Na atividade de fixação da pena, em sua primeira fase, considera-se hodiernamente como um dos elementos a serem analisados, a própria vítima, referindo-se especificamente ao seu comportamento como fator que prepondera na realização dessa mensuração.

Guilherme de Sousa NUCCI (2015) conceitua esse comportamento como o modo de agir da vítima que pode contribuir para levar o agente à prática do crime. Com a devida venia, não deveria se mencionar em definição uma relação de contributo da vítima para com o criminoso, visto que a contribuição para a realização do crime se dá na prática em concurso entre agentes mutuamente ou simultaneamente delinquentes.

Assim, o comportamento da vítima deve ser visto, por vezes, como fator influenciador e não como real e efetivo contributo, pois caso a análise da vítima no contexto do crime fuja desses parâmetros, pode ela incorrer em culpabilidade, que originariamente ou em regra, não lhe pertence.  

Decerto, a culpabilidade da vítima, em outras vias de análise, pode se constituir no caso de partir dela a injusta provocação, caso em que ensejará a absolvição do réu.

O mesmo ocorre em caso de “falsa vítima”. Ainda assim, faz-se salutar que se avalie a ocasional atitude imprudente da vítima parcialmente culpável para a proporcionalidade da pena e sua justa mensuração em prol de seu destinatário.

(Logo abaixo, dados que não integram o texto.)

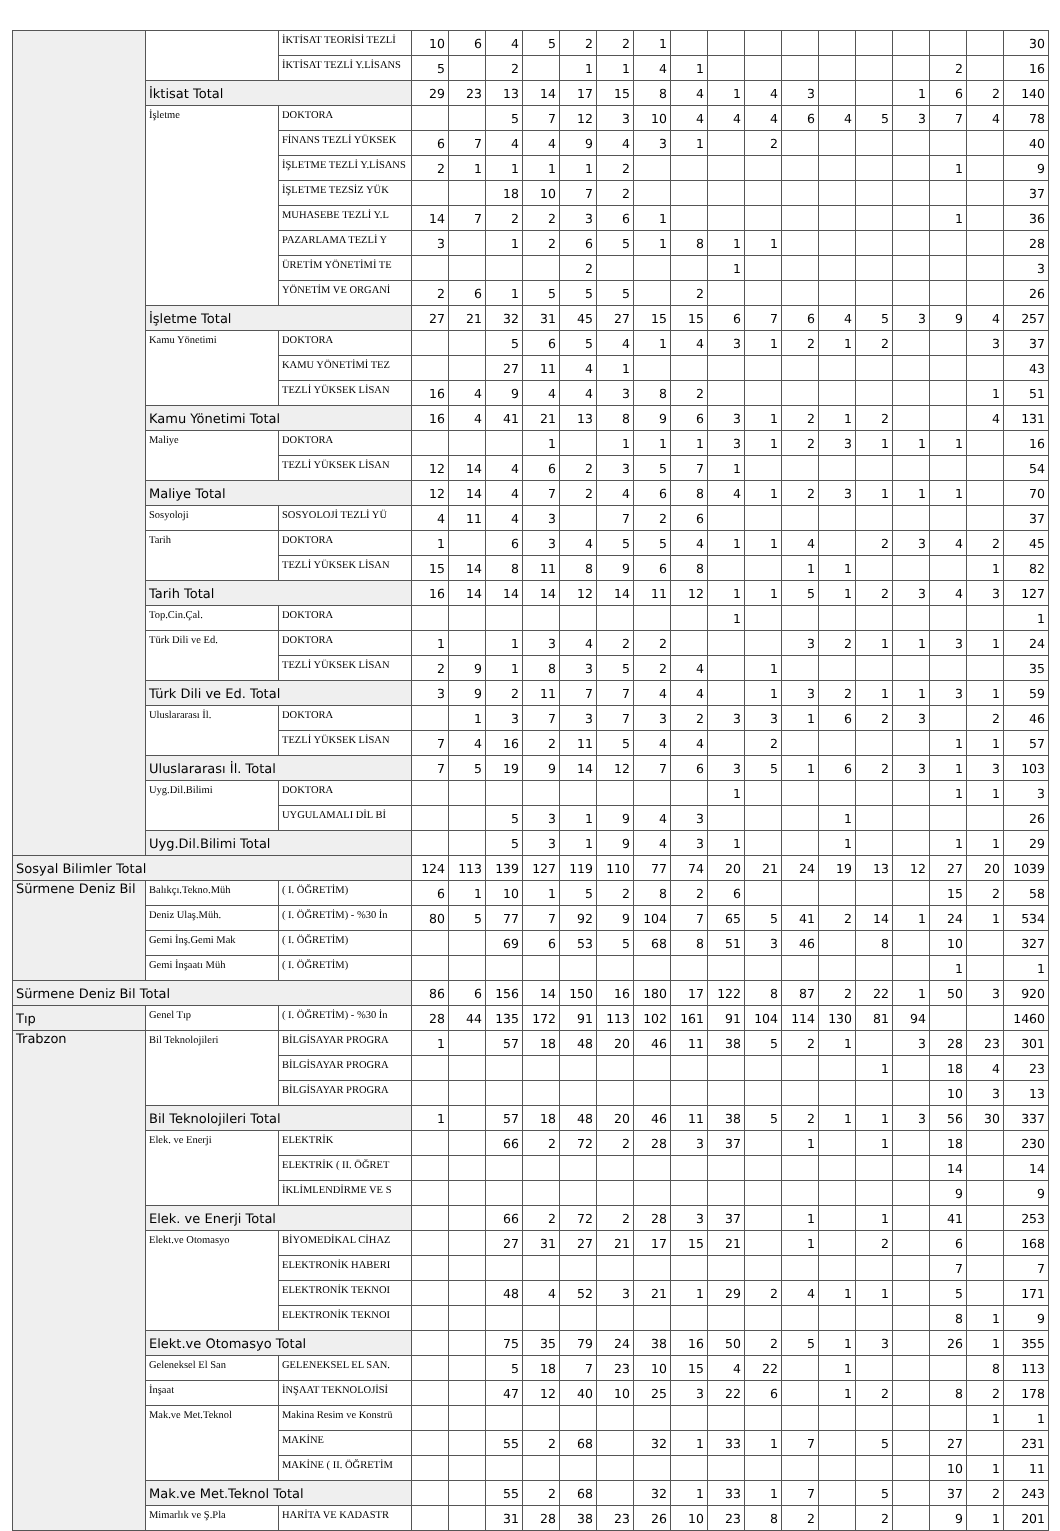| | | İKTİSAT TEORİSİ TEZLİ | 10 | 6 | 4 | 5 | 2 | 2 | 1 | | | | | | | | | | 30 |
| | | İKTİSAT TEZLİ Y.LİSANS | 5 | | 2 | | 1 | 1 | 4 | 1 | | | | | | | 2 | | 16 |
| | İktisat Total | | 29 | 23 | 13 | 14 | 17 | 15 | 8 | 4 | 1 | 4 | 3 | | | 1 | 6 | 2 | 140 |
| | İşletme | DOKTORA | | | 5 | 7 | 12 | 3 | 10 | 4 | 4 | 4 | 6 | 4 | 5 | 3 | 7 | 4 | 78 |
| | | FİNANS TEZLİ YÜKSEK | 6 | 7 | 4 | 4 | 9 | 4 | 3 | 1 | | 2 | | | | | | | 40 |
| | | İŞLETME TEZLİ Y.LİSANS | 2 | 1 | 1 | 1 | 1 | 2 | | | | | | | | | 1 | | 9 |
| | | İŞLETME TEZSİZ YÜK | | | 18 | 10 | 7 | 2 | | | | | | | | | | | 37 |
| | | MUHASEBE TEZLİ Y.L | 14 | 7 | 2 | 2 | 3 | 6 | 1 | | | | | | | | 1 | | 36 |
| | | PAZARLAMA TEZLİ Y | 3 | | 1 | 2 | 6 | 5 | 1 | 8 | 1 | 1 | | | | | | | 28 |
| | | ÜRETİM YÖNETİMİ TE | | | | | 2 | | | | 1 | | | | | | | | 3 |
| | | YÖNETİM VE ORGANİ | 2 | 6 | 1 | 5 | 5 | 5 | | 2 | | | | | | | | | 26 |
| | İşletme Total | | 27 | 21 | 32 | 31 | 45 | 27 | 15 | 15 | 6 | 7 | 6 | 4 | 5 | 3 | 9 | 4 | 257 |
| | Kamu Yönetimi | DOKTORA | | | 5 | 6 | 5 | 4 | 1 | 4 | 3 | 1 | 2 | 1 | 2 | | | 3 | 37 |
| | | KAMU YÖNETİMİ TEZ | | | 27 | 11 | 4 | 1 | | | | | | | | | | | 43 |
| | | TEZLİ YÜKSEK LİSAN | 16 | 4 | 9 | 4 | 4 | 3 | 8 | 2 | | | | | | | | 1 | 51 |
| | Kamu Yönetimi Total | | 16 | 4 | 41 | 21 | 13 | 8 | 9 | 6 | 3 | 1 | 2 | 1 | 2 | | | 4 | 131 |
| | Maliye | DOKTORA | | | | 1 | | 1 | 1 | 1 | 3 | 1 | 2 | 3 | 1 | 1 | 1 | | 16 |
| | | TEZLİ YÜKSEK LİSAN | 12 | 14 | 4 | 6 | 2 | 3 | 5 | 7 | 1 | | | | | | | | 54 |
| | Maliye Total | | 12 | 14 | 4 | 7 | 2 | 4 | 6 | 8 | 4 | 1 | 2 | 3 | 1 | 1 | 1 | | 70 |
| | Sosyoloji | SOSYOLOJİ TEZLİ YÜ | 4 | 11 | 4 | 3 | | 7 | 2 | 6 | | | | | | | | | 37 |
| | Tarih | DOKTORA | 1 | | 6 | 3 | 4 | 5 | 5 | 4 | 1 | 1 | 4 | | 2 | 3 | 4 | 2 | 45 |
| | | TEZLİ YÜKSEK LİSAN | 15 | 14 | 8 | 11 | 8 | 9 | 6 | 8 | | | 1 | 1 | | | | 1 | 82 |
| | Tarih Total | | 16 | 14 | 14 | 14 | 12 | 14 | 11 | 12 | 1 | 1 | 5 | 1 | 2 | 3 | 4 | 3 | 127 |
| | Top.Cin.Çal. | DOKTORA | | | | | | | | | 1 | | | | | | | | 1 |
| | Türk Dili ve Ed. | DOKTORA | 1 | | 1 | 3 | 4 | 2 | 2 | | | | 3 | 2 | 1 | 1 | 3 | 1 | 24 |
| | | TEZLİ YÜKSEK LİSAN | 2 | 9 | 1 | 8 | 3 | 5 | 2 | 4 | | 1 | | | | | | | 35 |
| | Türk Dili ve Ed. Total | | 3 | 9 | 2 | 11 | 7 | 7 | 4 | 4 | | 1 | 3 | 2 | 1 | 1 | 3 | 1 | 59 |
| | Uluslararası İl. | DOKTORA | | 1 | 3 | 7 | 3 | 7 | 3 | 2 | 3 | 3 | 1 | 6 | 2 | 3 | | 2 | 46 |
| | | TEZLİ YÜKSEK LİSAN | 7 | 4 | 16 | 2 | 11 | 5 | 4 | 4 | | 2 | | | | | 1 | 1 | 57 |
| | Uluslararası İl. Total | | 7 | 5 | 19 | 9 | 14 | 12 | 7 | 6 | 3 | 5 | 1 | 6 | 2 | 3 | 1 | 3 | 103 |
| | Uyg.Dil.Bilimi | DOKTORA | | | | | | | | | 1 | | | | | | 1 | 1 | 3 |
| | | UYGULAMALI DİL Bİ | | | 5 | 3 | 1 | 9 | 4 | 3 | | | | 1 | | | | | 26 |
| | Uyg.Dil.Bilimi Total | | | | 5 | 3 | 1 | 9 | 4 | 3 | 1 | | | 1 | | | 1 | 1 | 29 |
| Sosyal Bilimler Total | | | 124 | 113 | 139 | 127 | 119 | 110 | 77 | 74 | 20 | 21 | 24 | 19 | 13 | 12 | 27 | 20 | 1039 |
| Sürmene Deniz Bil | Balıkçı.Tekno.Müh | ( I. ÖĞRETİM) | 6 | 1 | 10 | 1 | 5 | 2 | 8 | 2 | 6 | | | | | | 15 | 2 | 58 |
| | Deniz Ulaş.Müh. | ( I. ÖĞRETİM) - %30 İn | 80 | 5 | 77 | 7 | 92 | 9 | 104 | 7 | 65 | 5 | 41 | 2 | 14 | 1 | 24 | 1 | 534 |
| | Gemi İnş.Gemi Mak | ( I. ÖĞRETİM) | | | 69 | 6 | 53 | 5 | 68 | 8 | 51 | 3 | 46 | | 8 | | 10 | | 327 |
| | Gemi İnşaatı Müh | ( I. ÖĞRETİM) | | | | | | | | | | | | | | | 1 | | 1 |
| Sürmene Deniz Bil Total | | | 86 | 6 | 156 | 14 | 150 | 16 | 180 | 17 | 122 | 8 | 87 | 2 | 22 | 1 | 50 | 3 | 920 |
| Tıp | Genel Tıp | ( I. ÖĞRETİM) - %30 İn | 28 | 44 | 135 | 172 | 91 | 113 | 102 | 161 | 91 | 104 | 114 | 130 | 81 | 94 | | | 1460 |
| Trabzon | Bil Teknolojileri | BİLGİSAYAR PROGRA | 1 | | 57 | 18 | 48 | 20 | 46 | 11 | 38 | 5 | 2 | 1 | | 3 | 28 | 23 | 301 |
| | | BİLGİSAYAR PROGRA | | | | | | | | | | | | | 1 | | 18 | 4 | 23 |
| | | BİLGİSAYAR PROGRA | | | | | | | | | | | | | | | 10 | 3 | 13 |
| | Bil Teknolojileri Total | | 1 | | 57 | 18 | 48 | 20 | 46 | 11 | 38 | 5 | 2 | 1 | 1 | 3 | 56 | 30 | 337 |
| | Elek. ve Enerji | ELEKTRİK | | | 66 | 2 | 72 | 2 | 28 | 3 | 37 | | 1 | | 1 | | 18 | | 230 |
| | | ELEKTRİK ( II. ÖĞRET | | | | | | | | | | | | | | | 14 | | 14 |
| | | İKLİMLENDİRME VE S | | | | | | | | | | | | | | | 9 | | 9 |
| | Elek. ve Enerji Total | | | | 66 | 2 | 72 | 2 | 28 | 3 | 37 | | 1 | | 1 | | 41 | | 253 |
| | Elekt.ve Otomasyo | BİYOMEDİKAL CİHAZ | | | 27 | 31 | 27 | 21 | 17 | 15 | 21 | | 1 | | 2 | | 6 | | 168 |
| | | ELEKTRONİK HABERI | | | | | | | | | | | | | | | 7 | | 7 |
| | | ELEKTRONİK TEKNOI | | | 48 | 4 | 52 | 3 | 21 | 1 | 29 | 2 | 4 | 1 | 1 | | 5 | | 171 |
| | | ELEKTRONİK TEKNOI | | | | | | | | | | | | | | | 8 | 1 | 9 |
| | Elekt.ve Otomasyo Total | | | | 75 | 35 | 79 | 24 | 38 | 16 | 50 | 2 | 5 | 1 | 3 | | 26 | 1 | 355 |
| | Geleneksel El San | GELENEKSEL EL SAN. | | | 5 | 18 | 7 | 23 | 10 | 15 | 4 | 22 | | 1 | | | | 8 | 113 |
| | İnşaat | İNŞAAT TEKNOLOJİSİ | | | 47 | 12 | 40 | 10 | 25 | 3 | 22 | 6 | | 1 | 2 | | 8 | 2 | 178 |
| | Mak.ve Met.Teknol | Makina Resim ve Konstrü | | | | | | | | | | | | | | | | 1 | 1 |
| | | MAKİNE | | | 55 | 2 | 68 | | 32 | 1 | 33 | 1 | 7 | | 5 | | 27 | | 231 |
| | | MAKİNE ( II. ÖĞRETİM | | | | | | | | | | | | | | | 10 | 1 | 11 |
| | Mak.ve Met.Teknol Total | | | | 55 | 2 | 68 | | 32 | 1 | 33 | 1 | 7 | | 5 | | 37 | 2 | 243 |
| | Mimarlık ve Ş.Pla | HARİTA VE KADASTR | | | 31 | 28 | 38 | 23 | 26 | 10 | 23 | 8 | 2 | | 2 | | 9 | 1 | 201 |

Deve-se analisar a questão da culpabilidade a partir dos dois polos do contexto criminoso, sem que nenhuma dessas análises resulte em atribuições exorbitantes, de maneira que não haja sobrecarga para qualquer dos lados, tanto para que não se incorra na estigmatização da vítima, e também para que o dimensionamento da pena destinada ao agente autor do crime, em seu quantum, não seja exacerbada no momento de sua fixação.

Destaque-se que a pureza da norma não é suficiente para condicionar a análise da vítima no contexto criminoso. Eis, assim, o proveito da Vitimologia como campo de potenciais estudos para a análise do contexto criminoso, na definição do alcance e do limite de culpabilidade do próprio autor da conduta desvirtuada, de forma a sopesar o comportamento da vítima e sua conduta, não como contributo para a prática criminosa do agente, como muitos doutrinadores e estudiosos descrevem, mas como influenciador por si só.

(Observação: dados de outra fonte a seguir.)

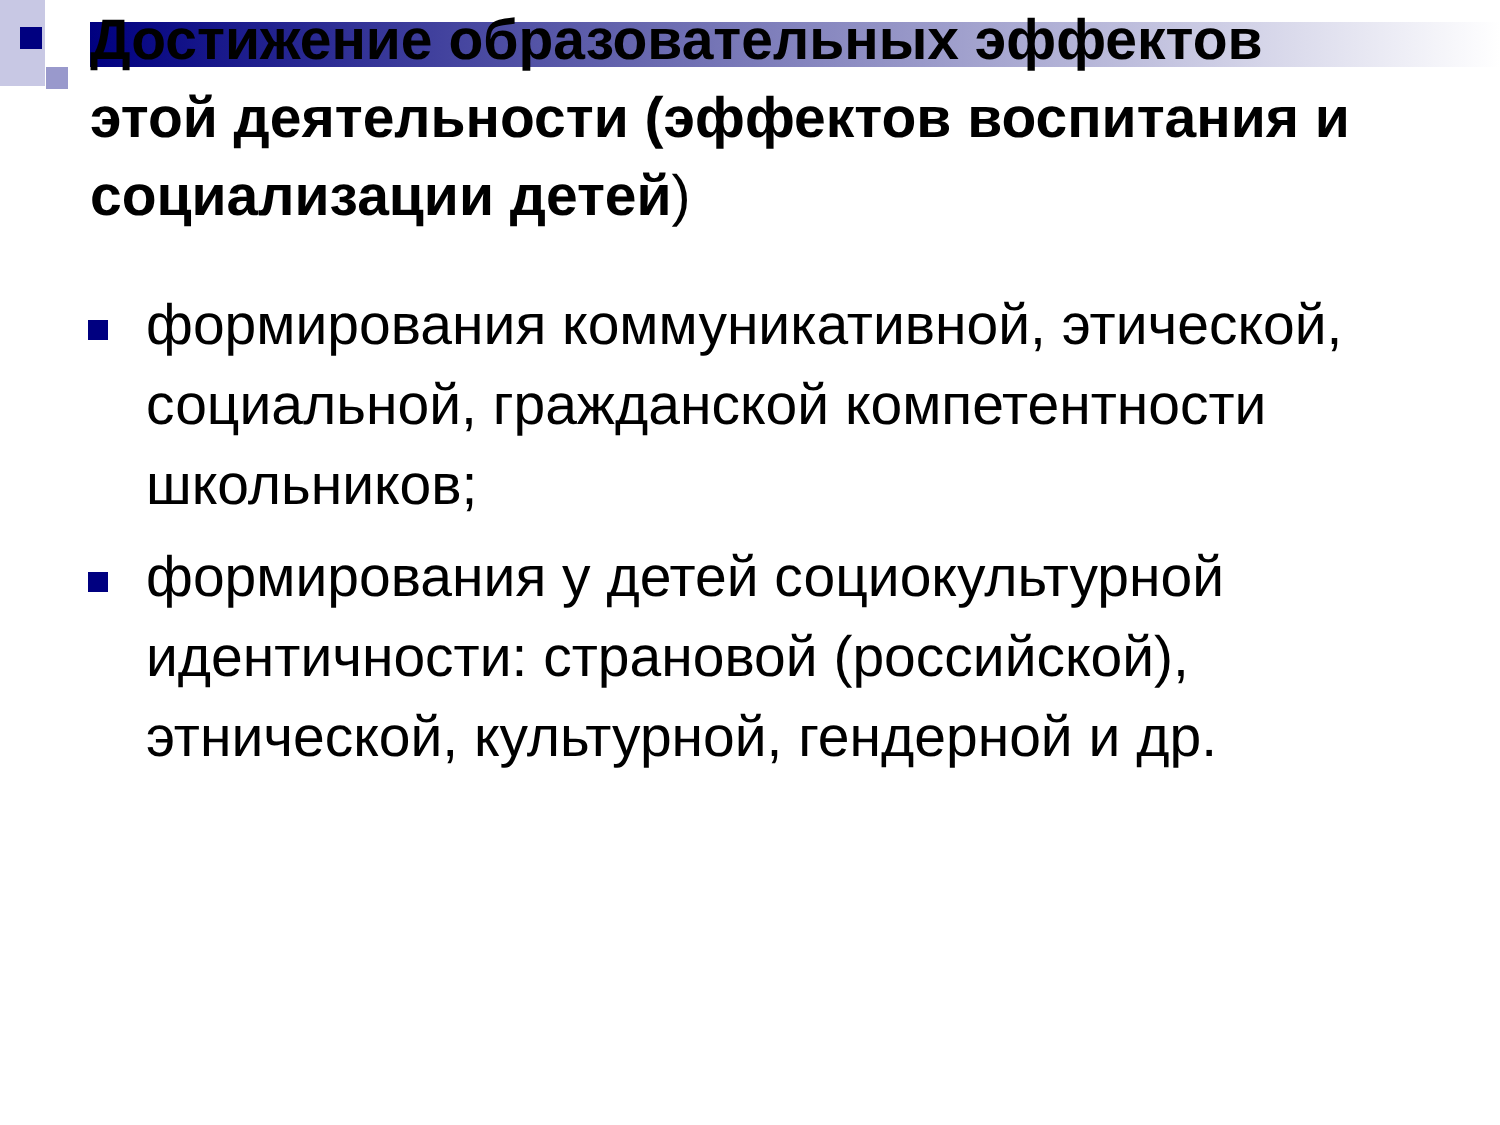Достижение образовательных эффектов этой деятельности (эффектов воспитания и социализации детей)
формирования коммуникативной, этической, социальной, гражданской компетентности школьников;
формирования у детей социокультурной идентичности: страновой (российской), этнической, культурной, гендерной и др.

É necessário, portanto, que o comportamento do ofendido, ao ser interpretado, seja analisado tomando-se por base conjunto de fatores e de fontes, não apenas aquelas de cunho positivo ou principiológico comumente utilizados, mas também da Vitimologia figurada na Criminologia.

A atividade de fixação da pena, mais que sabidamente, não é um exercício matemático por comportar números nos preceitos secundários de cada tipo penal, mas sim uma prática que requer uma apuração ampla dos mais diversos fatores, sejam eles fáticos ou circunstanciais, ou mesmo que tenham laços com outros campos científicos, a exemplo da Vitimologia, pois como acreditava Mendelsohn, é esta última um novo caminho biopsicossocial a ser explorado principalmente pelo Direito Penal, pela Criminologia e pela Psiquiatria.


REFERÊNCIAS BIBLIOGRÁFICAS

JESCHECK, Hans-Heinrich; WEIGEND, Thomas. Tratado de derecho penal – Parte genera. Trad. Miguel Olmedo Cardenet. Granada: Comare, 2002;

FERNANDES, Valter; FERNANES, Newton. Criminologia Integrada. 4. Ed. São Paulo: Revista dos Tribunais, 2012;

NUCCI, Guilherme de Souza. Individualização da Pena. 7. Ed. Rio de Janeiro Forense, 2015.